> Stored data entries
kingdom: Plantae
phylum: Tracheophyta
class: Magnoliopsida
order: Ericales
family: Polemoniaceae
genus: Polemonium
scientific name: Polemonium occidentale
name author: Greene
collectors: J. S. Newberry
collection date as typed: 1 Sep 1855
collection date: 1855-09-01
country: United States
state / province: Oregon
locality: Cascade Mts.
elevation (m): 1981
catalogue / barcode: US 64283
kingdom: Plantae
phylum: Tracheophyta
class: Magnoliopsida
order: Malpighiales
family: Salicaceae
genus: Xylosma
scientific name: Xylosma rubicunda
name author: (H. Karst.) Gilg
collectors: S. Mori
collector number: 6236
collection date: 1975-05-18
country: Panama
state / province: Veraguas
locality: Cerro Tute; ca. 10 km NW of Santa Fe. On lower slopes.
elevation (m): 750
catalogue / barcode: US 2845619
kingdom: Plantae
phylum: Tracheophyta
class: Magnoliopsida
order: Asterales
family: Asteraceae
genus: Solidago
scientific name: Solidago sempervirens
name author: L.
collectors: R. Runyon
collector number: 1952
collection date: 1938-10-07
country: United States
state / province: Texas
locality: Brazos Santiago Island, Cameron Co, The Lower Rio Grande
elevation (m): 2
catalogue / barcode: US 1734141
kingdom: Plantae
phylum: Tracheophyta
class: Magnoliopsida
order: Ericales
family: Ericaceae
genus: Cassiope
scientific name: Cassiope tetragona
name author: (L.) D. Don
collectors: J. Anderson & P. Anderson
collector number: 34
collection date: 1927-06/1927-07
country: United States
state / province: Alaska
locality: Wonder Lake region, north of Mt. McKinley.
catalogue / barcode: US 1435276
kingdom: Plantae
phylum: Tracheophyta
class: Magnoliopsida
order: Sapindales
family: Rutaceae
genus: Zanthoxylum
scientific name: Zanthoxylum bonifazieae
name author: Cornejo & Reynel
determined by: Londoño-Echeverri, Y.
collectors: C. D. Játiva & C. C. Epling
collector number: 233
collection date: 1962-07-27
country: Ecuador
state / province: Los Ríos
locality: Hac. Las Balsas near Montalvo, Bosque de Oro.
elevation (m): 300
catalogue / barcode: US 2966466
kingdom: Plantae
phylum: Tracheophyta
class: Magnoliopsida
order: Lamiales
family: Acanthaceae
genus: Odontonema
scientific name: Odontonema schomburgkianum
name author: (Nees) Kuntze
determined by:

> Job
Rewrite all of the material above, substituting "location" for each occurrence of "locality" and leaving everything else unchanged.

> Finished exercise
kingdom: Plantae
phylum: Tracheophyta
class: Magnoliopsida
order: Ericales
family: Polemoniaceae
genus: Polemonium
scientific name: Polemonium occidentale
name author: Greene
collectors: J. S. Newberry
collection date as typed: 1 Sep 1855
collection date: 1855-09-01
country: United States
state / province: Oregon
location: Cascade Mts.
elevation (m): 1981
catalogue / barcode: US 64283
kingdom: Plantae
phylum: Tracheophyta
class: Magnoliopsida
order: Malpighiales
family: Salicaceae
genus: Xylosma
scientific name: Xylosma rubicunda
name author: (H. Karst.) Gilg
collectors: S. Mori
collector number: 6236
collection date: 1975-05-18
country: Panama
state / province: Veraguas
location: Cerro Tute; ca. 10 km NW of Santa Fe. On lower slopes.
elevation (m): 750
catalogue / barcode: US 2845619
kingdom: Plantae
phylum: Tracheophyta
class: Magnoliopsida
order: Asterales
family: Asteraceae
genus: Solidago
scientific name: Solidago sempervirens
name author: L.
collectors: R. Runyon
collector number: 1952
collection date: 1938-10-07
country: United States
state / province: Texas
location: Brazos Santiago Island, Cameron Co, The Lower Rio Grande
elevation (m): 2
catalogue / barcode: US 1734141
kingdom: Plantae
phylum: Tracheophyta
class: Magnoliopsida
order: Ericales
family: Ericaceae
genus: Cassiope
scientific name: Cassiope tetragona
name author: (L.) D. Don
collectors: J. Anderson & P. Anderson
collector number: 34
collection date: 1927-06/1927-07
country: United States
state / province: Alaska
location: Wonder Lake region, north of Mt. McKinley.
catalogue / barcode: US 1435276
kingdom: Plantae
phylum: Tracheophyta
class: Magnoliopsida
order: Sapindales
family: Rutaceae
genus: Zanthoxylum
scientific name: Zanthoxylum bonifazieae
name author: Cornejo & Reynel
determined by: Londoño-Echeverri, Y.
collectors: C. D. Játiva & C. C. Epling
collector number: 233
collection date: 1962-07-27
country: Ecuador
state / province: Los Ríos
location: Hac. Las Balsas near Montalvo, Bosque de Oro.
elevation (m): 300
catalogue / barcode: US 2966466
kingdom: Plantae
phylum: Tracheophyta
class: Magnoliopsida
order: Lamiales
family: Acanthaceae
genus: Odontonema
scientific name: Odontonema schomburgkianum
name author: (Nees) Kuntze
determined by:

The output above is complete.